──────── EXTRACT PROVIDED ────────
Social Security Commissioner Martin O’Malley on March 20 outlined steps the Social Security Administration (SSA) will be taking to address overpayments and underpayments. The announcement came during his testimony before the Senate Select Committee on Aging regarding the current state of the Social Security system and plans to improve its operations and services. 

“Our overall accuracy rates are 99.34% for Social Security and 90.80% for SSI based on our stewardship reviews,” O’Malley told the committee. Nonetheless, he averred, “despite our best efforts, we sometimes get it wrong and pay beneficiaries more than they are due.”

To address overpayments, O’Malley reported, the SSA will be taking the following steps. 

  • Default withholding. Beginning March 25, the SSA will stop what O’Malley called “the heavy-handed practice” of intercepting all of an overpaid beneficiary’s monthly Social Security benefit by default if do not respond to an SSA demand that the overpayment be returned. Instead, he said, the SSA will use “a much more reasonable default withholding rate of 10% of monthly benefits.”
────────
**THINGS TO DO:**
1. Print the part of the Social Security text starting with "Social Security Commissioner" and going on through "the following steps.".
2. Decide whether each statement agrees with the Social Security text, answering yes or no and quoting the words that settle it: (a) O'Malley gave his testimony to the Senate Select Committee on Aging. (b) The accuracy rate reported for SSI is 99.34%. (c) The new default withholding rate is 10% of monthly benefits.
Rely only on the Social Security text for what follows.
──────── GIVEN RECORDS ────────
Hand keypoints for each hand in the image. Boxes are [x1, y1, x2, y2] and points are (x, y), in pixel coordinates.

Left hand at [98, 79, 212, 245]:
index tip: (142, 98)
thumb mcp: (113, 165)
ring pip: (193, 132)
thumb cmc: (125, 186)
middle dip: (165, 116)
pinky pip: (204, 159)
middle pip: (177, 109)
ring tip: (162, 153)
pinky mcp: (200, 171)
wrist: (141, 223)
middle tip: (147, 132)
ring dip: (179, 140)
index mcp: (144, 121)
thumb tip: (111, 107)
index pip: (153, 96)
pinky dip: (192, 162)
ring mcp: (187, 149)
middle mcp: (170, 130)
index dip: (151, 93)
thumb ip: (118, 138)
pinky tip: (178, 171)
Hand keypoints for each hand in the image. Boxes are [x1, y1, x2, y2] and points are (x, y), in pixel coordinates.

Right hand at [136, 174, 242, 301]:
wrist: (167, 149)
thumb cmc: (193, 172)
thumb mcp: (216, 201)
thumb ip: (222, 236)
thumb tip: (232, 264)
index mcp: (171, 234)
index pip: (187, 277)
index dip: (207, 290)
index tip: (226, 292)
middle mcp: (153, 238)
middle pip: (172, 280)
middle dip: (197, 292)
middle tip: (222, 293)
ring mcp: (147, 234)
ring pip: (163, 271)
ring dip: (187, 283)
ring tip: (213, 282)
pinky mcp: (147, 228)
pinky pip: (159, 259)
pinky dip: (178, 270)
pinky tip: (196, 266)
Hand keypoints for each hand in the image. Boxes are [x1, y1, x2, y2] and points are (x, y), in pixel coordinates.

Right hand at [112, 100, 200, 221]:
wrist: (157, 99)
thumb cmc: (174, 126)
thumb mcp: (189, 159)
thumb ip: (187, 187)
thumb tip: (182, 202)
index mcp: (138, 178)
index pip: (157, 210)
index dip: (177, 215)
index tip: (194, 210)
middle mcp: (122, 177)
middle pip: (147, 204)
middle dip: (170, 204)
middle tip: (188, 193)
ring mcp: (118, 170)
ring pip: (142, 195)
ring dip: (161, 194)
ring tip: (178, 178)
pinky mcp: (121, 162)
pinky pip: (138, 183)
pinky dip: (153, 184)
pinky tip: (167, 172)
────────
**COMPLETED EXERCISE:**
1.
Social Security Commissioner Martin O’Malley on March 20 outlined steps the Social Security Administration (SSA) will be taking to address overpayments and underpayments. The announcement came during his testimony before the Senate Select Committee on Aging regarding the current state of the Social Security system and plans to improve its operations and services. 

“Our overall accuracy rates are 99.34% for Social Security and 90.80% for SSI based on our stewardship reviews,” O’Malley told the committee. Nonetheless, he averred, “despite our best efforts, we sometimes get it wrong and pay beneficiaries more than they are due.”

To address overpayments, O’Malley reported, the SSA will be taking the following steps.

2.
(a) Yes: "his testimony before the Senate Select Committee on Aging"
(b) No: "90.80% for SSI"
(c) Yes: "a much more reasonable default withholding rate of 10% of monthly benefits."